Does force enhancement occur during the stretch-shorten cycle?

Abstract

Recently, research into mechanisms for muscle force enhancement has gained popularity. Force enhancement is a term used for the increase in force output of muscle above that predicted by the muscle tension-length relationship, which results from active muscle stretch. Due to its dependence on active stretch it is plausible that the force enhancement property of muscle may play a role in stretch-shorten cycle movements, specifically vertical jump.
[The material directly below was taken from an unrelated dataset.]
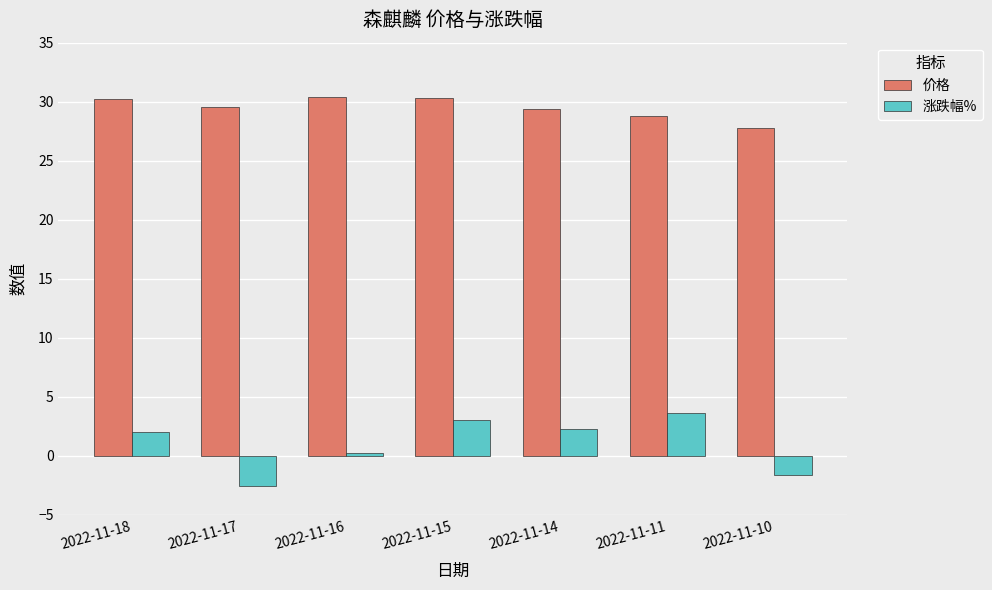

What is the difference between the highest and lowest values at 2022-11-11?

25.1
Therefore the purpose of this project was: 1) To establish a curve relating force and torque to the magnitude of leg extension and lower extremity joint angles, respectively, in upright multi-articular leg extension, 2) To evaluate endpoint force enhancement as a result of a novel countermovement, the traditional countermovement, and no-countermovement, 3) To evaluate torque enhancement in each stretch-shorten cycle (SSC) condition, 4) To evaluate electromechanical delay (EMD) during each SSC condition, and 5) To examine jump height, take-off velocity, rate of force development, and impulse in each SSC condition. Results indicated that force enhancement but not torque enhancement occurs in SSC conditions. EMD was not changed even with higher rate of force development (RFD) in the self-induced drop (SD) condition. Peak normalized electromyography (EMG) was also similar across conditions. Finally, countermovement (CM) outperformed the SD and squat jump (SJ) conditions in jump height, take-off velocity and impulse, but not SD in RFD. Results suggest that high eccentric load does not necessarily alter torque enhancement, EMD or performance in SSC movements.